Stored entries:
----
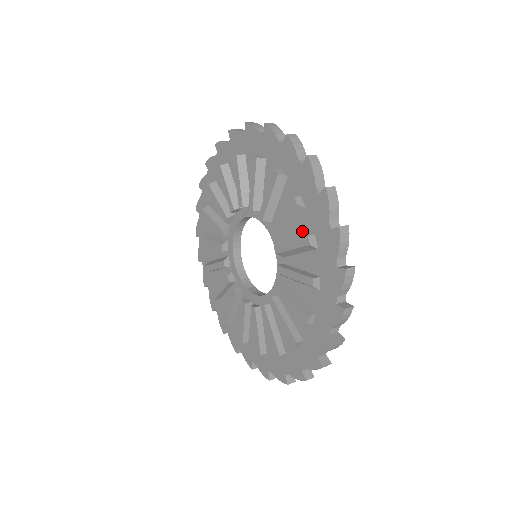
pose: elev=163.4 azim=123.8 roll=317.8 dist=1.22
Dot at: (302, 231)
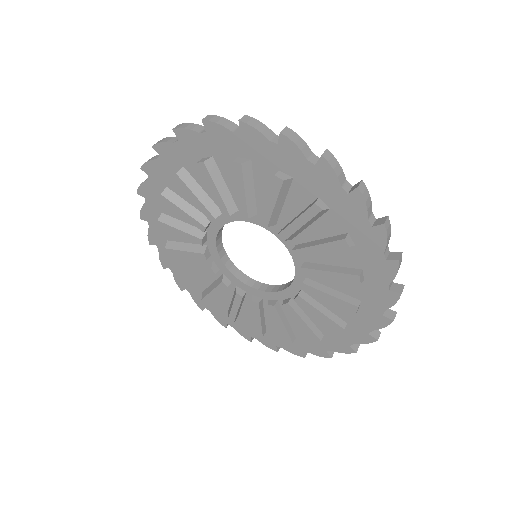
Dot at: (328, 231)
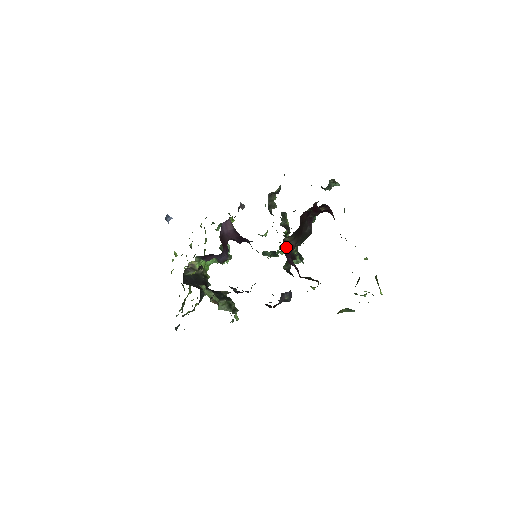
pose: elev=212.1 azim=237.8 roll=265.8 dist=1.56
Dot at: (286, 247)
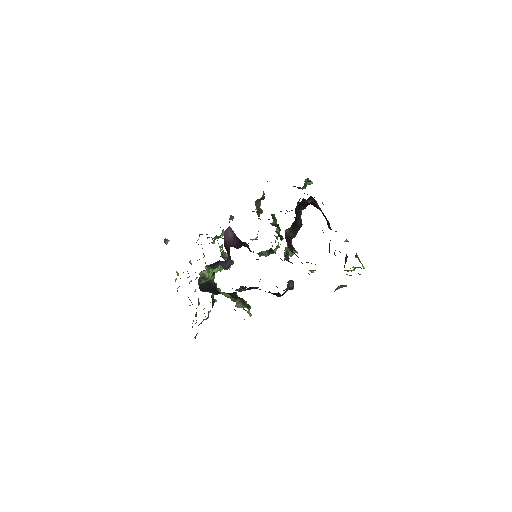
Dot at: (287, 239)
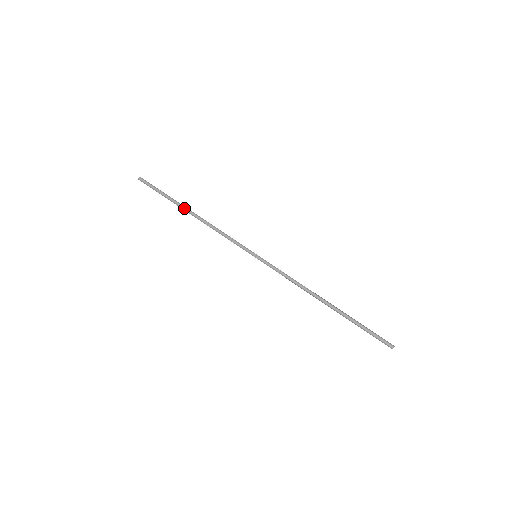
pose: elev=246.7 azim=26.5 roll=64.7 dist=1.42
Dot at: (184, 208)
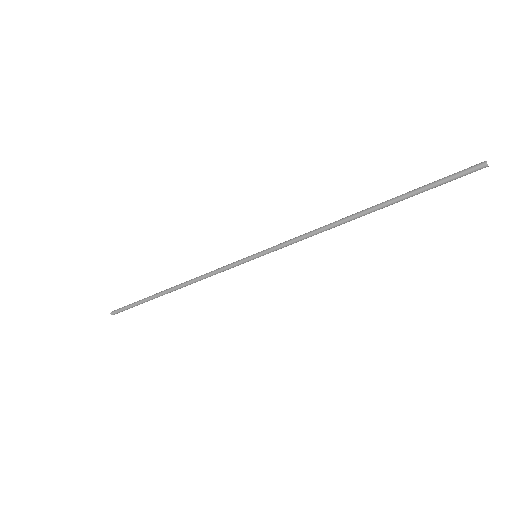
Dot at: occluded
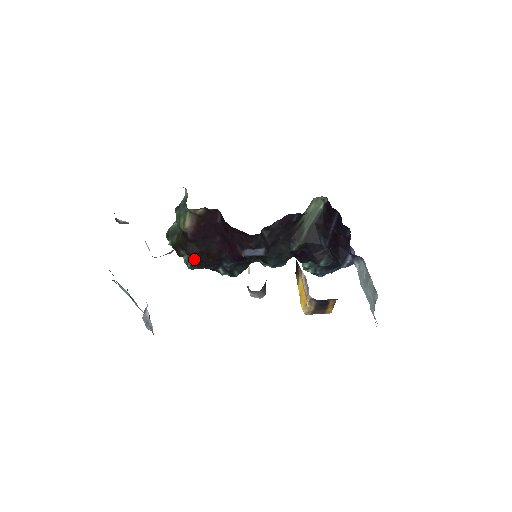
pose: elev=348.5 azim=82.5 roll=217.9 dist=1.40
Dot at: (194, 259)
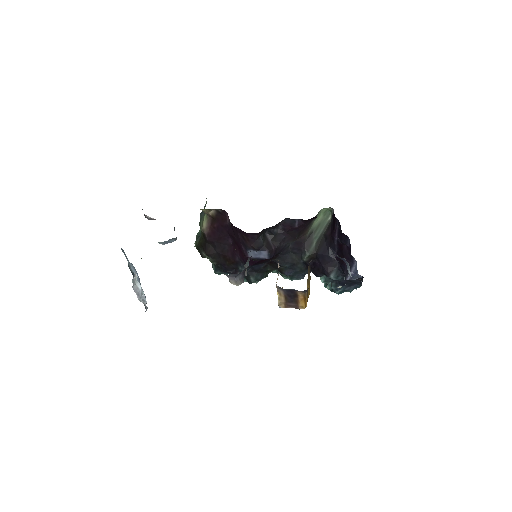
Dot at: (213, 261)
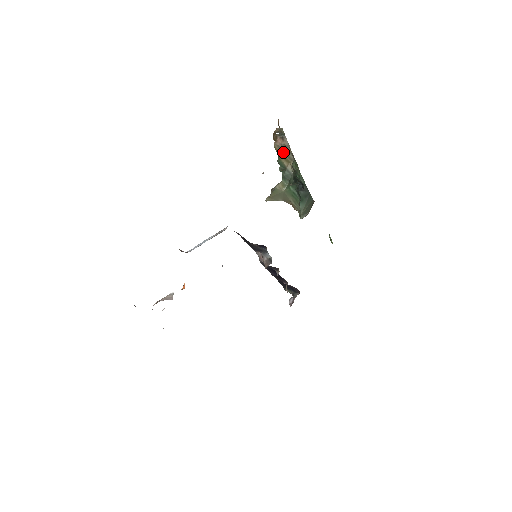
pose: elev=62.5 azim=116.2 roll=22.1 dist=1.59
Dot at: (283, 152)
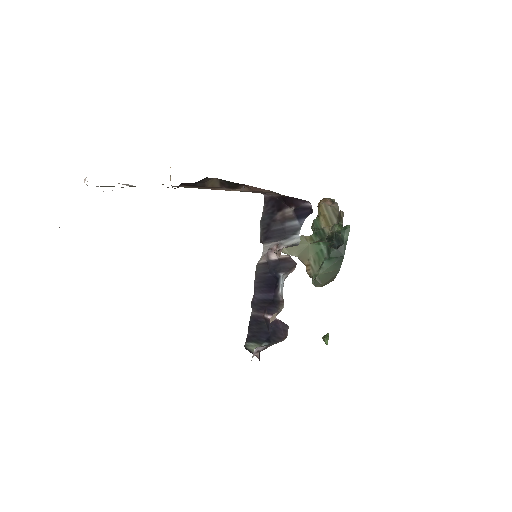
----
## Task instructions:
Pull out each line of the listing above that includes the string "elev", and copy those lines without changes.

## Full output:
pose: elev=163.4 azim=123.8 roll=317.8 dist=1.22
pose: elev=212.1 azim=237.8 roll=265.8 dist=1.56
pose: elev=246.7 azim=26.5 roll=64.7 dist=1.42
pose: elev=348.5 azim=82.5 roll=217.9 dist=1.40
pose: elev=62.5 azim=116.2 roll=22.1 dist=1.59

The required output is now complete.